NEW YORK (Reuters) - The Port Authority of New York and New Jersey agreed to a $32 billion, 10-year capital plan on Thursday, including funding proposals for a new Hudson River train tunnel and a new Manhattan bus terminal.
The authority, which oversees many of the biggest transportation infrastructure projects in the region, faces a roughly $20 billion funding gap between what it wants to build and what it can afford to build.
The Port Authority operates airports, bridges and tunnels in the bi-state area, which produces at least 10 percent of the nation’s economic output, according to the U.S. Census Bureau.
The draft plan is expected to be published on the authority’s website in coming days. Public meetings will be held on Jan. 31 and Feb. 7 before the comment period closes on Feb. 15.
The plan is “fair to New Yorkers and will allow the Empire State to move forward on one of the most ambitious infrastructure plans in the nation,” New York Governor Andrew Cuomo said in a statement.
The Port Authority is jointly overseen by the governors of New York and New Jersey.
The draft calls for $2.7 billion to help pay for the new rail tunnel, which is part of Amtrak’s Gateway Program for its Northeast Corridor.
That promise is “far and away the largest single commitment of financing to the Gateway tunnel,” Port Authority Executive Director Pat Foye said. “It is a huge step forward.”
The capital plan also lays out $3.5 billion for a bus terminal to replace the outdated, 66-year-old terminal on Manhattan’s West side.

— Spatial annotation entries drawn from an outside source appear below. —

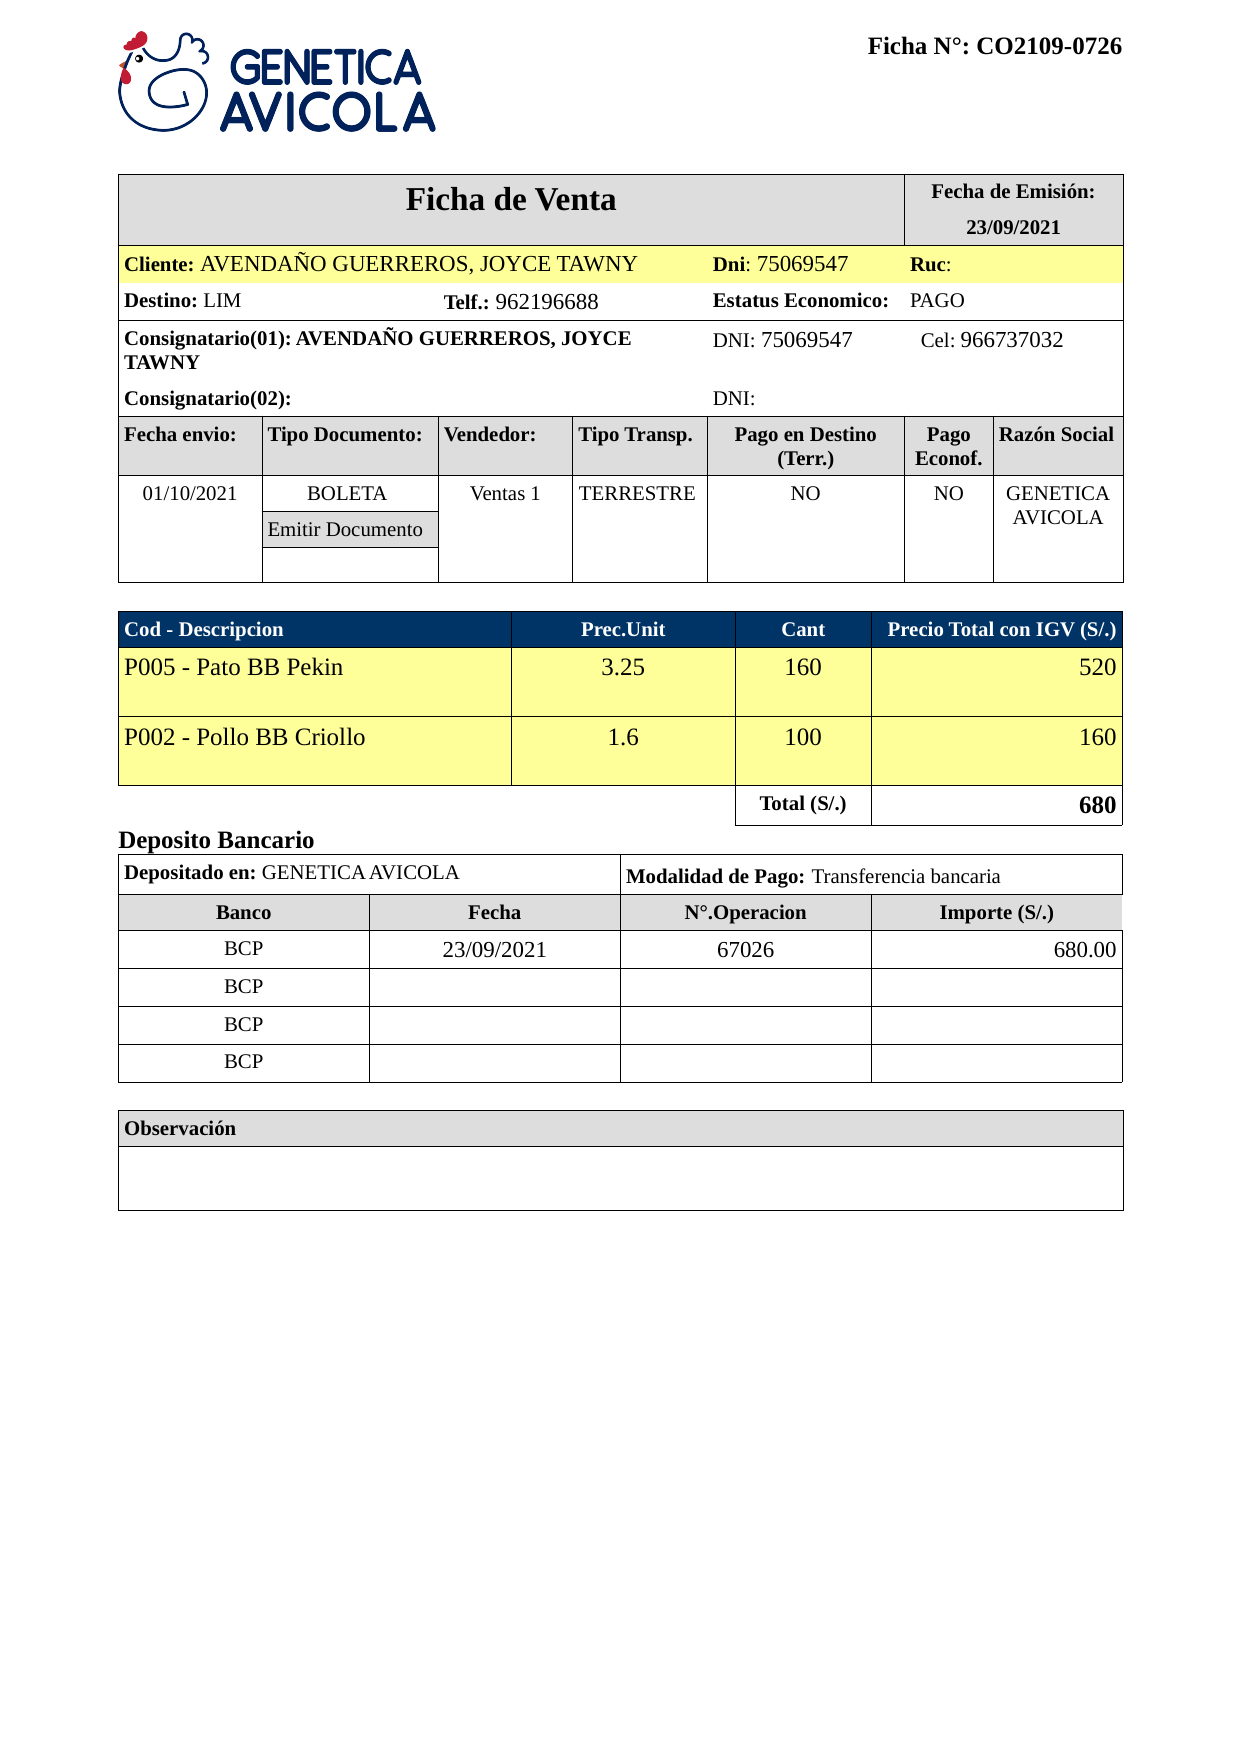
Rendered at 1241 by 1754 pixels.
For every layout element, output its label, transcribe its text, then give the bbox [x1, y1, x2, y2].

table_cell Tipo Transp. [573, 417, 707, 475]
table_header Modalidad de Pago: Transferencia bancaria [621, 855, 1122, 894]
table_cell Consignatario(01): AVENDAÑO GUERREROS, JOYCE TAWNY [119, 321, 707, 380]
table_cell [119, 1147, 1123, 1210]
table_cell 680.00 [872, 931, 1122, 968]
text Deposito Bancario [118, 825, 1122, 854]
table_cell BCP [119, 931, 369, 968]
table_cell 01/10/2021 [119, 476, 262, 582]
table_cell Pago en Destino (Terr.) [708, 417, 904, 475]
table_cell BOLETA [263, 476, 438, 511]
table_cell Razón Social [994, 417, 1123, 475]
table_cell Consignatario(02): [119, 380, 707, 416]
table_cell [621, 1045, 871, 1082]
table_cell Pago Econof. [905, 417, 993, 475]
table_cell Fecha [370, 895, 620, 930]
table_cell PAGO [904, 283, 1123, 320]
table_cell N°.Operacion [621, 895, 871, 930]
table_cell [263, 548, 438, 582]
table_cell Cliente: AVENDAÑO GUERREROS, JOYCE TAWNY [119, 246, 707, 283]
table_cell 23/09/2021 [370, 931, 620, 968]
table_header Fecha de Emisión: [905, 175, 1123, 209]
table_cell [370, 1045, 620, 1082]
table_cell Telf.: 962196688 [438, 283, 707, 320]
table_cell BCP [119, 1007, 369, 1044]
table_cell Cel: 966737032 [915, 321, 1123, 380]
table_header Precio Total con IGV (S/.) [872, 612, 1122, 647]
table_cell 100 [736, 717, 871, 785]
table_cell Ruc: [904, 246, 1123, 283]
table_cell BCP [119, 969, 369, 1006]
table_cell Fecha envio: [119, 417, 262, 475]
table_cell Total (S/.) [736, 786, 871, 825]
picture [118, 31, 436, 132]
table_cell Estatus Economico: [707, 283, 904, 320]
table_header Observación [119, 1111, 1123, 1146]
table_cell GENETICA AVICOLA [994, 476, 1123, 582]
table_cell TERRESTRE [573, 476, 707, 582]
table_cell [511, 786, 735, 825]
table_cell Importe (S/.) [872, 895, 1122, 930]
table_header Prec.Unit [512, 612, 735, 647]
table_header Depositado en: GENETICA AVICOLA [119, 855, 620, 894]
table_cell Emitir Documento [263, 512, 438, 547]
table_header Cant [736, 612, 871, 647]
table_cell [118, 786, 511, 825]
table_cell [621, 1007, 871, 1044]
table_cell [872, 1045, 1122, 1082]
table_cell 67026 [621, 931, 871, 968]
table_cell [370, 969, 620, 1006]
table_cell Tipo Documento: [263, 417, 438, 475]
table_cell [872, 1007, 1122, 1044]
table_cell 23/09/2021 [905, 209, 1123, 245]
table_cell NO [708, 476, 904, 582]
table_cell [872, 969, 1122, 1006]
table_cell P002 - Pollo BB Criollo [119, 717, 511, 785]
table_cell DNI: 75069547 [707, 321, 915, 380]
table_cell 3.25 [512, 648, 735, 716]
table_cell Dni: 75069547 [707, 246, 904, 283]
table_cell [370, 1007, 620, 1044]
table_cell NO [905, 476, 993, 582]
table_cell 160 [736, 648, 871, 716]
table_cell 160 [872, 717, 1122, 785]
table_cell DNI: [707, 380, 1123, 416]
table_cell [621, 969, 871, 1006]
table_header Ficha de Venta [119, 175, 904, 245]
table_cell P005 - Pato BB Pekin [119, 648, 511, 716]
table_cell Destino: LIM [119, 283, 438, 320]
table_cell Banco [119, 895, 369, 930]
table_cell Ventas 1 [439, 476, 572, 582]
table_cell 1.6 [512, 717, 735, 785]
table_cell 520 [872, 648, 1122, 716]
table_header Cod - Descripcion [119, 612, 511, 647]
table_cell Vendedor: [439, 417, 572, 475]
table_cell BCP [119, 1045, 369, 1082]
table_cell 680 [872, 786, 1122, 825]
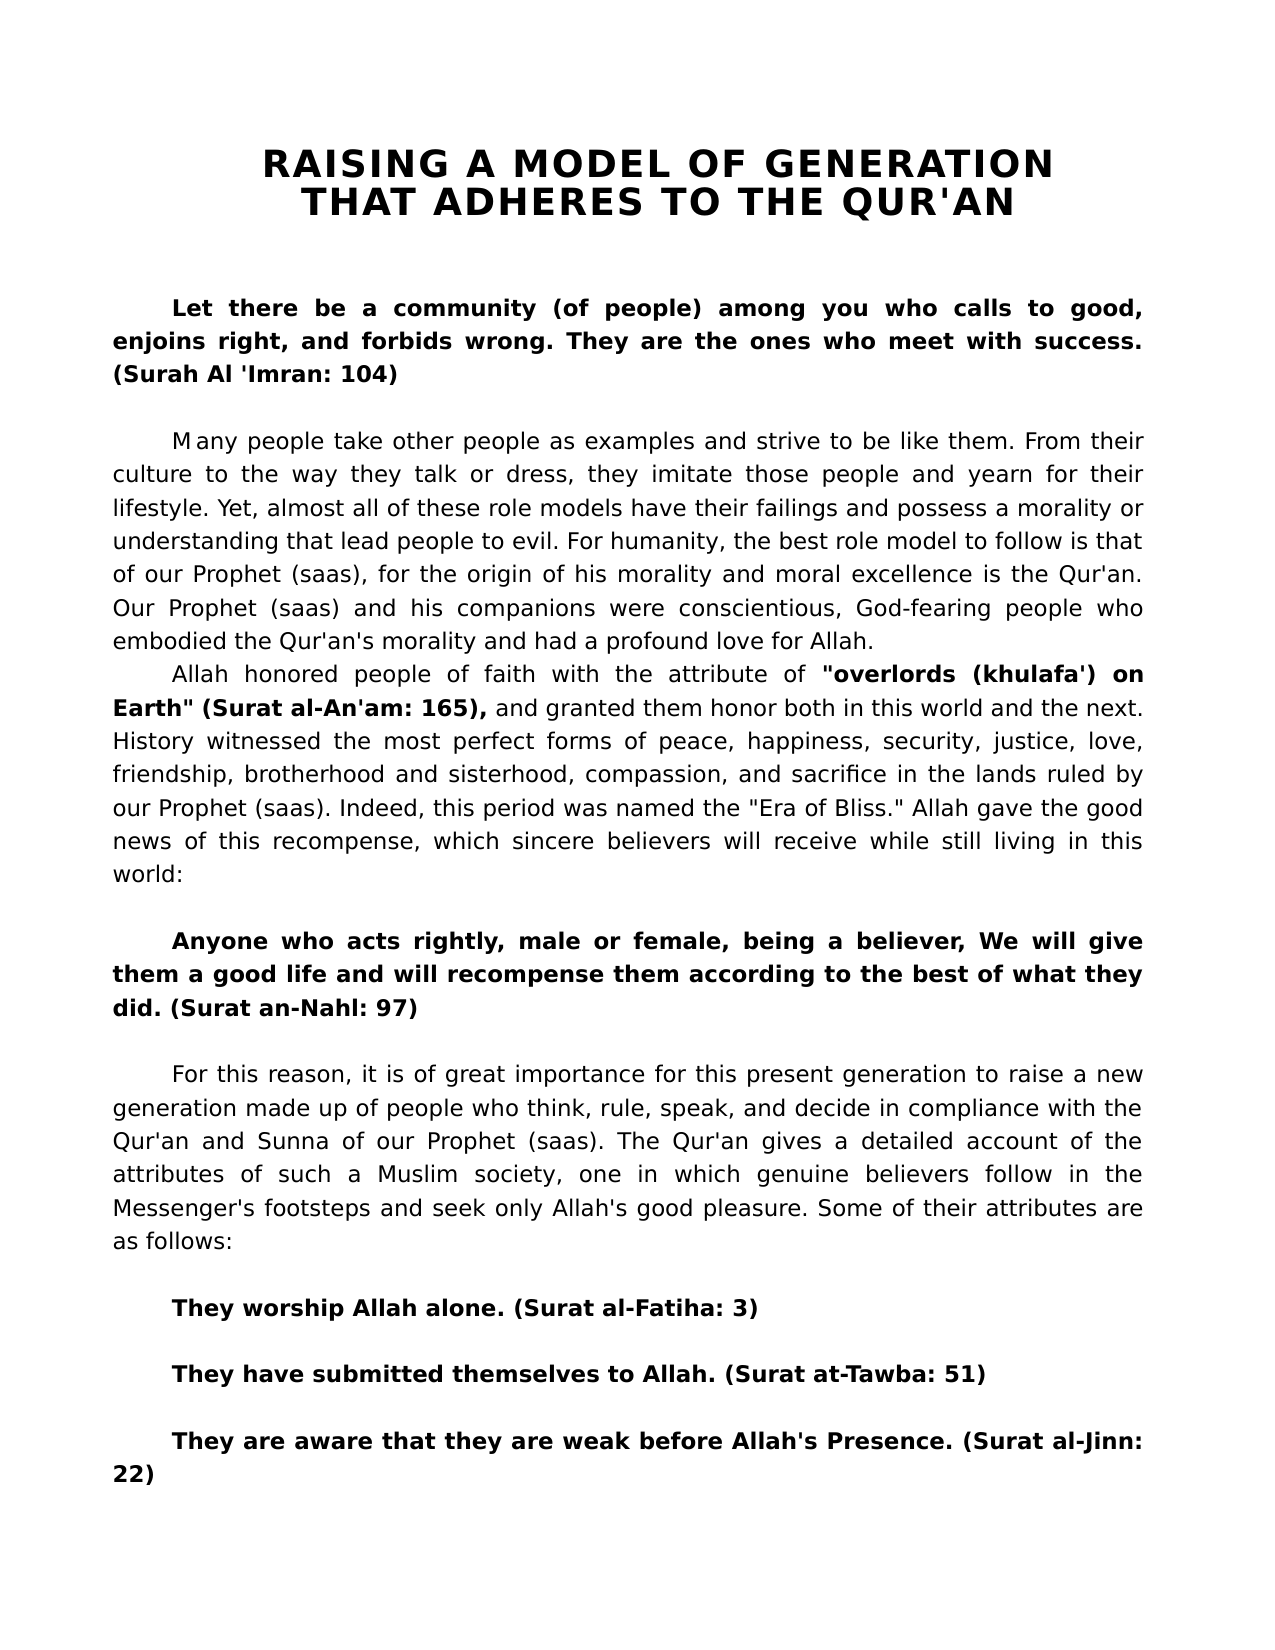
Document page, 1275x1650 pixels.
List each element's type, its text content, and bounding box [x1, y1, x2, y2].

text Anyone who acts rightly, male or female, being a believer, We will give them a good life and will recompense them according to the best of what they did. (Surat an-Nahl: 97) [112, 923, 1145, 1023]
text THAT ADHERES TO THE QUR'AN [112, 185, 1145, 223]
text For this reason, it is of great importance for this present generation to raise a new generation made up of people who think, rule, speak, and decide in compliance with the Qur'an and Sunna of our Prophet (saas). The Qur'an gives a detailed account of the attributes of such a Muslim society, one in which genuine believers follow in the Messenger's footsteps and seek only Allah's good pleasure. Some of their attributes are as follows: [112, 1056, 1145, 1256]
text Let there be a community (of people) among you who calls to good, enjoins right, and forbids wrong. They are the ones who meet with success. (Surah Al 'Imran: 104) [112, 289, 1145, 389]
text RAISING A MODEL OF GENERATION [112, 148, 1145, 185]
text They are aware that they are weak before Allah's Presence. (Surat al-Jinn: 22) [112, 1423, 1145, 1489]
text Many people take other people as examples and strive to be like them. From their culture to the way they talk or dress, they imitate those people and yearn for their lifestyle. Yet, almost all of these role models have their failings and possess a morality or understanding that lead people to evil. For humanity, the best role model to follow is that of our Prophet (saas), for the origin of his morality and moral excellence is the Qur'an. Our Prophet (saas) and his companions were conscientious, God-fearing people who embodied the Qur'an's morality and had a profound love for Allah. [112, 423, 1145, 656]
text They worship Allah alone. (Surat al-Fatiha: 3) [112, 1289, 1145, 1323]
text Allah honored people of faith with the attribute of "overlords (khulafa') on Earth" (Surat al-An'am: 165), and granted them honor both in this world and the next. History witnessed the most perfect forms of peace, happiness, security, justice, love, friendship, brotherhood and sisterhood, compassion, and sacrifice in the lands ruled by our Prophet (saas). Indeed, this period was named the "Era of Bliss." Allah gave the good news of this recompense, which sincere believers will receive while still living in this world: [112, 656, 1145, 889]
text They have submitted themselves to Allah. (Surat at-Tawba: 51) [112, 1356, 1145, 1389]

Of that amount, $500 million would come from federal grants.
Officials have split on where a new facility would be located and how to pay for it.
Port Authority Chairman John Degnan acknowledged that $3.5 billion would not be enough to complete the project but said he expected officials to find additional funding later.
New Jersey lawmakers have fumed at what they say is political interference in the plan and have scheduled a legislative hearing for Jan. 17.
Separately on Thursday, the authority’s board approved a 33-year lease with Delta Air Lines Inc. (DAL.N) for the design, construction and financing of a new 37-gate terminal at LaGuardia Airport.
Delta and West Street Infrastructure Partners III, a fund managed by Goldman, Sachs & Co (GS.N), will contribute $300 million in equity investments and $3.6 billion in debt financing. The Port Authority previously approved $600 million of its money for the project.
That project is on top of a $4 billion public-private partnership, currently underway, to rebuild the airport’s central terminal.